01/05/2013 - Genève - TNP - Retrait - Intervention de M. Jean-Hugues SIMON-MICHEL

Monsieur le Président,

Depuis l’annonce par la Corée du Nord le 10 janvier 2003 de son intention de quitter le Traité sur la non-prolifération des armes nucléaires, la question du retrait fait l’objet de débats dans notre enceinte. Le troisième essai nord-coréen vient opportunément rappeler que cette question reste d’une actualité brûlante.

Pour la France, il est grand temps de prendre une décision sur un sujet, en débat depuis près plus d’une dizaine d’années. Il en va de la crédibilité et de l’intégrité du traité, et de la consolidation du régime de non-prolifération.

Nous ne devons pas laisser un Etat profiter de la coopération permise par le traité, puis le laisser impunément s’en retirer, après avoir détourné des technologies et des matières nucléaires de leur usage civil vers des fins militaires.

L’objectif n’est pas pour nous de nier le droit de retrait des Etats. Celui-ci est consacré à l’article X du traité. Ce droit n’est toutefois en rien absolu. Ses modalités d’exercice sont d’ailleurs encadrées tant par le traité que par le droit international. :

-  Le TNP inclut une condition de fond tout d’abord, prescrite explicitement à l’article X. Un Etat ne peut se retirer que s’il « estime que des évènements extraordinaires en rapport avec l’objet du traité ont compromis les intérêt suprêmes de son pays ». Le droit de retrait ne peut donc s’exercer à titre préventif.
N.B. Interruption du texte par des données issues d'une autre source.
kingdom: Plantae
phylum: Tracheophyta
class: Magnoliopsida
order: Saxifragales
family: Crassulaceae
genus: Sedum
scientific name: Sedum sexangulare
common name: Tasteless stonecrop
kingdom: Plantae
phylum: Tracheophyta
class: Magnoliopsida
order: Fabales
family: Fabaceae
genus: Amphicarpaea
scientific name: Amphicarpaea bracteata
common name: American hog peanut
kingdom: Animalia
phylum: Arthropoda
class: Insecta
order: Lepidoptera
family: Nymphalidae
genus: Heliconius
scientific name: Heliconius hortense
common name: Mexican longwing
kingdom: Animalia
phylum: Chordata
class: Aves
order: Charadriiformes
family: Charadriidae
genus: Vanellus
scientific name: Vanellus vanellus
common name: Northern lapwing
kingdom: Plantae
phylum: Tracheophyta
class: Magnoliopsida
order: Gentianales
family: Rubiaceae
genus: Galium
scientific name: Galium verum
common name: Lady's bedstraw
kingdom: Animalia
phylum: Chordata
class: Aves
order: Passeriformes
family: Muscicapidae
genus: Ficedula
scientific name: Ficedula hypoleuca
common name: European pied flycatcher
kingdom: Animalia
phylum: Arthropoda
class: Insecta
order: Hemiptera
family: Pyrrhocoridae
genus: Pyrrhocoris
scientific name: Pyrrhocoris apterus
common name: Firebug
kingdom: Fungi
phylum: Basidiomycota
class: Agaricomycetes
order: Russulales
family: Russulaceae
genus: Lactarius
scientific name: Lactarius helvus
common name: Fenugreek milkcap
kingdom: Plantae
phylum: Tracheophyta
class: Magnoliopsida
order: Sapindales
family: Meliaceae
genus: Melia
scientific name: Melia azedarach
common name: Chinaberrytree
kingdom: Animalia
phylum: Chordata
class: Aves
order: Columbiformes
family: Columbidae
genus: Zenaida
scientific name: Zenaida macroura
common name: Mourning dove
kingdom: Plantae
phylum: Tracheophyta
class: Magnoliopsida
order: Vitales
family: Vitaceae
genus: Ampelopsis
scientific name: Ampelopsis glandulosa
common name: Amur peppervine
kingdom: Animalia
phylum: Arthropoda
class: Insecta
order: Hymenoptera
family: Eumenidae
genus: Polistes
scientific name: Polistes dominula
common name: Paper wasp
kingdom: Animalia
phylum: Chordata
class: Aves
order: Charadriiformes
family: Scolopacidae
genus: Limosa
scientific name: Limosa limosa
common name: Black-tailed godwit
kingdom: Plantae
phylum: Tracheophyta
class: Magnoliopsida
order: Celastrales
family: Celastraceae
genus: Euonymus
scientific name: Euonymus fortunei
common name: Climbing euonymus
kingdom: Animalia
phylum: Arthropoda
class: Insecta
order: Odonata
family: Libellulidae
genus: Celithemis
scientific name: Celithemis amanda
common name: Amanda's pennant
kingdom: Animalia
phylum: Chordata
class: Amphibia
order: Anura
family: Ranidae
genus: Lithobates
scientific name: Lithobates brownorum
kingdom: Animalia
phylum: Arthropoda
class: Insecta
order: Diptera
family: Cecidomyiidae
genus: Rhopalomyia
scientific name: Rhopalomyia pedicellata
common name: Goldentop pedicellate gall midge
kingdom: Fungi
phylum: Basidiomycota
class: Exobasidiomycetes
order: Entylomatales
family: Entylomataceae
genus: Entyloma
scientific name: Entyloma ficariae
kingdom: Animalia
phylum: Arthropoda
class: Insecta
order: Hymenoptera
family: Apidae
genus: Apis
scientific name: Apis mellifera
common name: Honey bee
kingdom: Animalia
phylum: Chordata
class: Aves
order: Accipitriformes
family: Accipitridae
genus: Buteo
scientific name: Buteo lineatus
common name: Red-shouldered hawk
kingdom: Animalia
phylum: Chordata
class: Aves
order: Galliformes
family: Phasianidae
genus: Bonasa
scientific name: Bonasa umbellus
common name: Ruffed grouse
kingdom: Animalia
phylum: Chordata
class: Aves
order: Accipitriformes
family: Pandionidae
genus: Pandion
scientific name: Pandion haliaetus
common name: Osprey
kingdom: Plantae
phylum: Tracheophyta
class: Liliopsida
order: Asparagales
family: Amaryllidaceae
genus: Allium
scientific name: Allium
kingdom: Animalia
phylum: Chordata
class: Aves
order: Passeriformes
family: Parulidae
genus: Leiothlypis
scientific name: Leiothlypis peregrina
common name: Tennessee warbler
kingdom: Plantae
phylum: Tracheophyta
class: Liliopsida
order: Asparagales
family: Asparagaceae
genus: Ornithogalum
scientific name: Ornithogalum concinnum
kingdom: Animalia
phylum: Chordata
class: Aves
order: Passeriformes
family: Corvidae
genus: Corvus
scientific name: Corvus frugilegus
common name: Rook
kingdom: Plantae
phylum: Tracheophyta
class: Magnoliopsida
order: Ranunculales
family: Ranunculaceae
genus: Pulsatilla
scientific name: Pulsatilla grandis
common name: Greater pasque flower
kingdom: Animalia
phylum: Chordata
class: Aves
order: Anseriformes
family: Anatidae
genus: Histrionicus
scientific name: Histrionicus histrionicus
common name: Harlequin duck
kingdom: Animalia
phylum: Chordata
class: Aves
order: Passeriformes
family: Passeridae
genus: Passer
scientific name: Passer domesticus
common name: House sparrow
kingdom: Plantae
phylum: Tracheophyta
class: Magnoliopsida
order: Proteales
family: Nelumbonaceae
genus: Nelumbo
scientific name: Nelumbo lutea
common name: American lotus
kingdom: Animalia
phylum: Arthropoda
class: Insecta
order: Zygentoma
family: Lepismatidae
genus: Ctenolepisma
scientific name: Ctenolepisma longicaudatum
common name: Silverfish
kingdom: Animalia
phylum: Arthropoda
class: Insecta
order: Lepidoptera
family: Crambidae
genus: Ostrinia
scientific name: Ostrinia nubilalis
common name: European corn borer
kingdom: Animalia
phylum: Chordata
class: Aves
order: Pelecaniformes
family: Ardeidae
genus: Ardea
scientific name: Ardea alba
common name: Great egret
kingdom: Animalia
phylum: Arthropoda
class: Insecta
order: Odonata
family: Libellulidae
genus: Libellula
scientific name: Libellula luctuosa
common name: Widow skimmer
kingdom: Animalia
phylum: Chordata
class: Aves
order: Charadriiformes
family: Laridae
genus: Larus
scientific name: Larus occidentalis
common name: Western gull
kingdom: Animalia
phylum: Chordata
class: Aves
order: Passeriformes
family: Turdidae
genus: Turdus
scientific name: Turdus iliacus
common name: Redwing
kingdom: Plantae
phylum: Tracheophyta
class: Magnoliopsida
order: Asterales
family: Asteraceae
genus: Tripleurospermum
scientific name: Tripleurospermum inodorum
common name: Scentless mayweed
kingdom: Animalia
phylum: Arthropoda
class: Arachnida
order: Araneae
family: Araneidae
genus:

-  Le TNP précise une condition de forme ensuite, puisque cette décision doit être notifiée, avec un préavis de trois mois, auprès des Etats parties au TNP et auprès du Conseil de sécurité en en exposant les motifs.

En cas de non-respect de ces conditions, la décision de retrait ne saurait être considérée comme valide.

Et même dans l’hypothèse où ces conditions seraient respectées, l’Etat concerné resterait lié par certains engagements juridiques et politiques antérieurs. En particulier, je tiens à rappeler que la responsabilité internationale d’un Etat demeure engagée pour les violations du TNP commises avant le retrait. Il s’agit là d’un principe fondamental du droit international des traités.

Des pistes ont d’ores et déjà été esquissées pour organiser au mieux la réponse de la communauté internationale en cas d’exercice abusif du droit de retrait.

D’abord par la résolution 1887 adoptée au consensus par le Conseil de Sécurité des Nations Unies. Celle-ci prévoit qu’en cas de retrait, ce dernier se saisisse « sans délai » de cette question. C’est un point essentiel, compte tenu du rôle du Conseil de sécurité dans la préservation de la paix et de la sécurité internationales. Par ailleurs, cette résolution suggère aux Etats de prendre certaines dispositions pour prévenir les cas de retrait. Les Etats fournisseurs pourraient par exemple conditionner l’exportation de matières ou de technologies nucléaires à la possibilité de pouvoir exiger leur restitution ultérieure en cas de retrait.

Ensuite des propositions ont circulé dans différents documents de travail proposés, entre autres, par l’Union européenne, les Etats-Unis, la Russie et l’Ukraine ainsi que par d’autres Etats Parties. Ces documents convergent sur de nombreux points, par exemple sur la nécessité de consultations rapides entre Etats parties, le rôle central de l’AIEA pour vérifier le respect des obligations internationales en matière de non-prolifération avant le retrait et l’intérêt de maintenir un contrôle effectif sur les matériels et équipements nucléaires de l’Etat ayant notifié son retrait.

La conférence d’examen pourrait s’inspirer de ces propositions pour prendre une décision en 2015.

Je vous remercie, Monsieur le Président./.